Hi! It's me again =)

I was thinking about solutions for my problem, and I've come up with 
(mainly) this 3 ideas:

1) Add TIPC[1] support to Postgresql. This is the cleaner solution, I 
think, but the the hardest and could take a lot of time, but if I use 
some of the other hacks in the meantime and if there is interest on 
adding this to Postgresql officially, I can evaluate working on this 
seriously. What I'm sure I don't want is to keep my own Postresql fork.
So, what do you think about this? Or where should I ask?

2) Use a "monitor" dummy connection to postgres, do the TCP keep-alive 
tunning and select() the socket waiting for a disconnection. Since this 
socket will never be active (is that right? Or Postgresql sends any kind 
of control information on an idle connection?), the TCP keep-alive will 
be enough to determine if the connection is lost in a short period of 
time. If there is no problem with this, I think it could be a quick and 
not-so-nasty solution =)

3) Use Heartbeat[2] or make some other specific solution like it 
(probably using TIPC too). I don't like it at all, since I'm looking for 
a more self-contained solution, but it's another option.

I really appreciate any thought on this, and any suggestions.

TIA.

[1] http://tipc.sourceforge.net/
[2] http://www.linux-ha.org/HeartbeatProgram

-- 
Leandro Lucarella
Integratech S.A.
4571-5252

=== Data for review ===

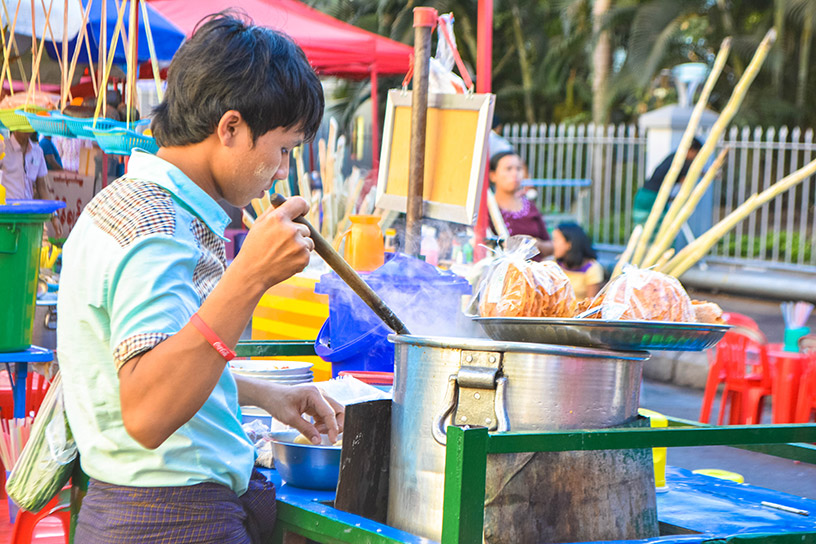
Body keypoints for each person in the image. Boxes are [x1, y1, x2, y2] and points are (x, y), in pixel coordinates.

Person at [57, 12, 342, 543]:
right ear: (230, 127)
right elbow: (147, 410)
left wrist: (259, 394)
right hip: (171, 520)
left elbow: (157, 360)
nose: (281, 171)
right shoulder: (157, 226)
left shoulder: (122, 204)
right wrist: (249, 276)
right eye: (282, 149)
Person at [489, 150, 553, 259]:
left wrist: (536, 244)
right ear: (493, 175)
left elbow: (551, 246)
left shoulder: (530, 207)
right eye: (508, 169)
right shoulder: (489, 209)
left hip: (532, 272)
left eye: (518, 169)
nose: (515, 174)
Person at [0, 130, 63, 236]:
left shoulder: (37, 151)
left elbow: (42, 187)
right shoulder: (3, 147)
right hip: (6, 216)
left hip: (29, 216)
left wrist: (54, 216)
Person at [632, 137, 702, 226]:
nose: (696, 158)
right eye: (696, 154)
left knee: (640, 230)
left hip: (643, 195)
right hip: (655, 199)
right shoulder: (685, 162)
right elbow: (685, 189)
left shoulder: (674, 156)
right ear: (691, 150)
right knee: (659, 232)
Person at [552, 222, 604, 299]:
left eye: (556, 240)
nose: (553, 244)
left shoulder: (592, 269)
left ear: (569, 244)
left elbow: (590, 305)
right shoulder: (554, 265)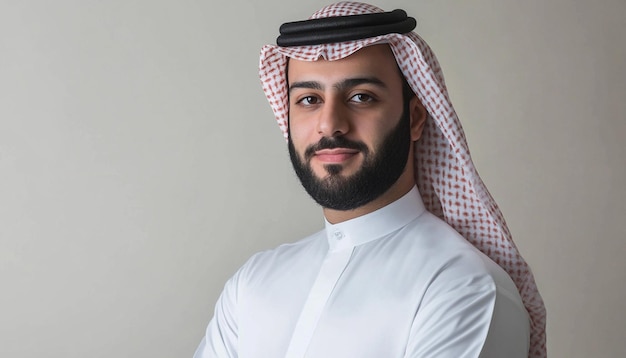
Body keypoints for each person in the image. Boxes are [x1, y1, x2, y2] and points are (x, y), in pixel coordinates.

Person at [194, 2, 546, 357]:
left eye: (361, 97)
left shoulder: (463, 288)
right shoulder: (253, 283)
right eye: (309, 99)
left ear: (414, 120)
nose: (330, 123)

=== Action item ===
Name each solution the message proposes for the writer's problem, one line per solution.

=== Solved problem ===
- Adding TIPC support to Postgresql.
- Opening a "monitor" dummy connection to postgres, tuning TCP keep-alive, and using select() on the socket to wait for a disconnection.
- Using Heartbeat or building some other specific solution like it.